Dink cinayetinde sürpriz gelişme
Dink'in öldürülmesiyle ilgili eski İstanbul Vali Yardımcısı Ergun Güngör, İl Emniyet Müdürü Celalettin Cerrah, eski İstanbul Emniyeti İstihbarat Şube Müdürü Ahmet İlhan Güler'in de aralarında olduğu dokuz kamu görevlisi hakkındaki takipsizlik kararı kaldırıldı.
- Ege Postası
- 07.06.2014 - 09:56
Dink ailesi avukatları AİHM’nin kararından sonra 2011 yılında, ihmal ve kastı olan kamu görevlileri hakkında suç duyurusunda bulunmuştu. Bu başvurudan iki yıl sonra çıkan ‘4. Yargı Paketi’ kapsamında, geçmişte verilmiş kovuşturmaya yer olmadığına dair kararların etkin soruşturma yapılmadan verildiğine ilişkin AİHM’nin kesinleşmiş kararı olması halinde üç ay içerisinde yeniden soruşturma açılacağı belirtilince avukatlar ikinci bir şikâyet daha yapmıştı. İstanbul Başsavcılığı, Trabzon’daki jandarma ve emniyet görevlileri hakkındaki evrakı yetkisizlik kararıyla bu şehre gönderirken, o dönemin İstanbul Valisi Muammer Güler hakkındaki soruşturmayı yetkisizlik kararıyla Yargıtay Cumhuriyet Başsavcılığı’na yolladı.
Dönemin İstanbul Emniyet Müdürü Celalettin Cerrah, İstihbarat Şube Müdürü Ahmet İlhan Güler ve altı polis ile dönemin Vali Yardımcısı Ergun Güngör hakkında, soruşturma izni verilmesi için İstanbul Valiliği’ne başvurdu.
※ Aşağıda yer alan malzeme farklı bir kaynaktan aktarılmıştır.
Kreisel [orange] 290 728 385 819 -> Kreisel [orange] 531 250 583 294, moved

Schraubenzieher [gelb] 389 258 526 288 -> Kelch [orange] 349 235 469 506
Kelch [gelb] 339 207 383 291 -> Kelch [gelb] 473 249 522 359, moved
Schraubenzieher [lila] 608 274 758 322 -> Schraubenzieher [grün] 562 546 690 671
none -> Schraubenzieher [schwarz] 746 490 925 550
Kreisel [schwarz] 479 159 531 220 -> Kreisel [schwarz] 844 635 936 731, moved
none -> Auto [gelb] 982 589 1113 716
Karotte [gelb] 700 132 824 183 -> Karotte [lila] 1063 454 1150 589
Mülkiye müfettişi izin verilmemesi yönünde kanaat bildirince valilik de aynı yönde karar verdi. Dink Ailesi’nin bu karara yaptığı itiraz, 22 Ocak 2014’te İstanbul Bölge İdare Mahkemesi tarafından reddedildi. İstanbul Başsavcılığı da 21 Şubat’ta mahkemenin kararına dayanarak, İstanbul Emniyet Müdürlüğü ile Vali Yardımcısı Ergun Güngör hakkında ‘evrakın işlemden kaldırılmasına’ karar verdi. Dink Ailesi, bu karara itiraz etti.
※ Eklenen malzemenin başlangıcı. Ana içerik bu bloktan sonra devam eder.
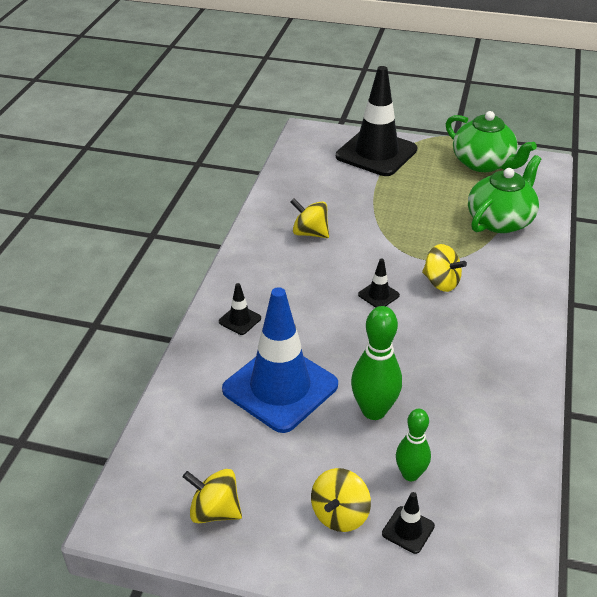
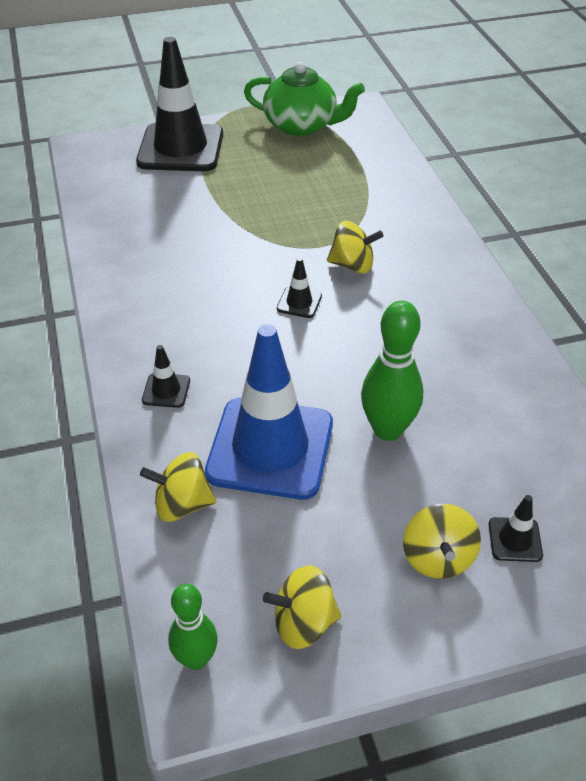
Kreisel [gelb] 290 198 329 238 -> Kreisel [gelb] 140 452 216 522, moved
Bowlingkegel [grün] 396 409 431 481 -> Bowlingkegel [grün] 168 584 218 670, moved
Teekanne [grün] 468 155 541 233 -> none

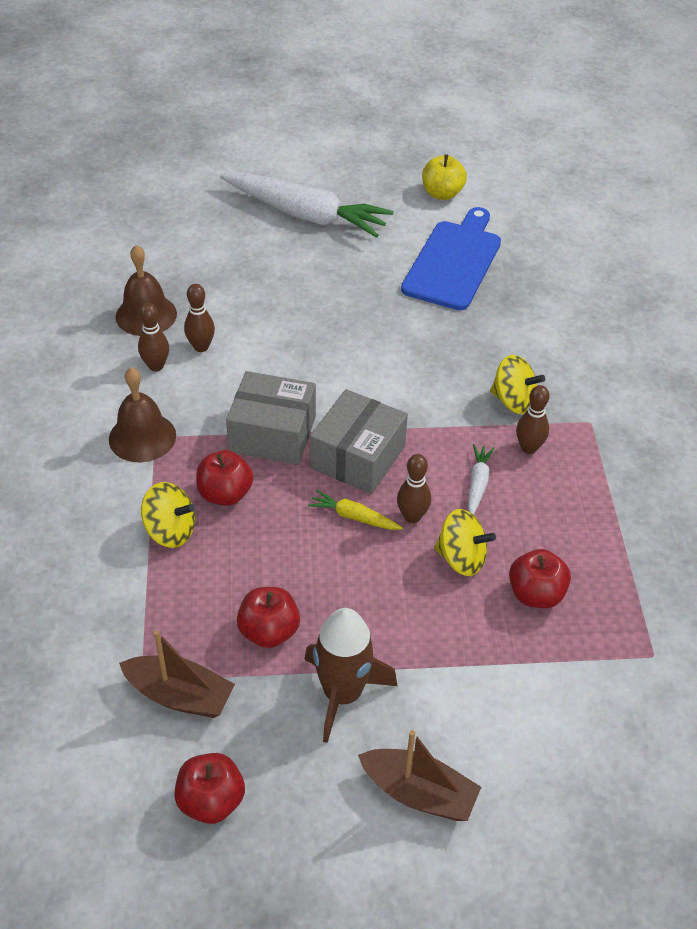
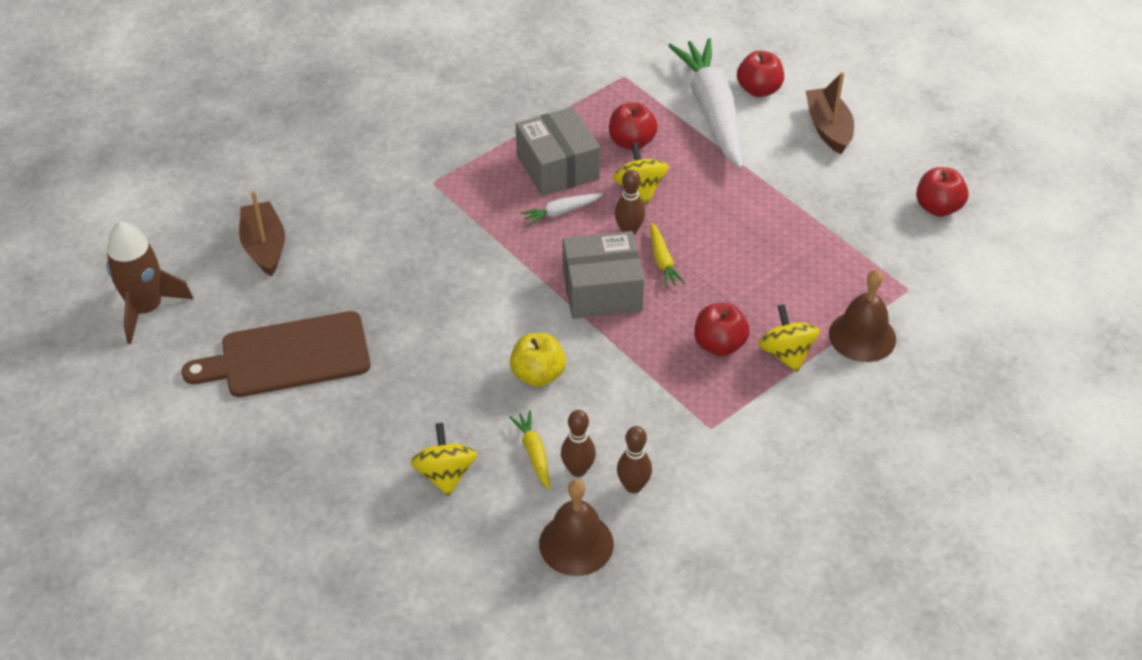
Rakete [braun] 304 608 398 743 -> Rakete [braun] 106 221 193 344, moved
Schneidebrett [blau] 401 207 501 310 -> Schneidebrett [braun] 182 311 371 397
Boot [braun] 119 630 235 718 -> Boot [braun] 239 191 285 276, moved
Kreisel [gelb] 490 355 545 414 -> Kreisel [gelb] 410 423 477 496, moved
none -> Karotte [gelb] 509 411 550 490
Apfel [gelb] 422 154 467 200 -> Apfel [gelb] 510 333 566 387, moved
Schachtel [grau] 226 371 316 465 -> Schachtel [grau] 516 107 600 196, moved
Karotte [weiß] 220 172 394 238 -> Karotte [weiß] 668 38 743 169, moved
Apfel [rot] 237 587 300 648 -> Apfel [rot] 737 51 784 97, moved
Glocke [braun] 109 367 176 462 -> Glocke [braun] 829 269 896 362, moved
Bowlingkegel [braun] 516 385 550 454 -> none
‘AİHM’ KARARINA GÖRE SORUŞTURUN
İtirazı değerlendiren Bakırköy 8. Ağır Ceza Mahkemesi, 21 Mayıs’taki kararında, kovuşturmaya yer olmadığına dair kararı kaldırdı. Kararda, şöyle denildi: “Madde ve ihlal kararı içeriği değerlendirildiğinde; ihlalin yerine getirilmesinin ancak doğrudan soruşturma yapılması ile mümkün olacağı anlaşılmaktadır. Aksinin kabulü halinde soruşturma bakımından kısır bir döngünün ortaya çıkacağı tartışmasızdır. Diğer yandan müştekiler vekillerince AİHM’nin ihlal kararından sonra 17.01.2011’de CMK 250 maddesi ile görevli İstanbul Savcılığı’na başvurularak AİHM kararında belirtilen gerekçeler doğrultusunda İstanbul İl Emniyet Müdürlüğü, İstanbul Valiliği, Trabzon İl Emniyet Müdürlüğü ve Trabzon İl Jandarma Komutanlığı görevlileri hakkında soruşturma yapılması ve dava açılması talebinde bulunulduğu, soruşturmanın sürdüğü anlaşılmaktadır. Bu durumda, AİHM’nin ihlal kararındaki tespitler dikkate alınarak soruşturma işlemlerinin yapılarak şüphelilerin hukuksal konumlarının yeniden belirlenmesi gerektir.”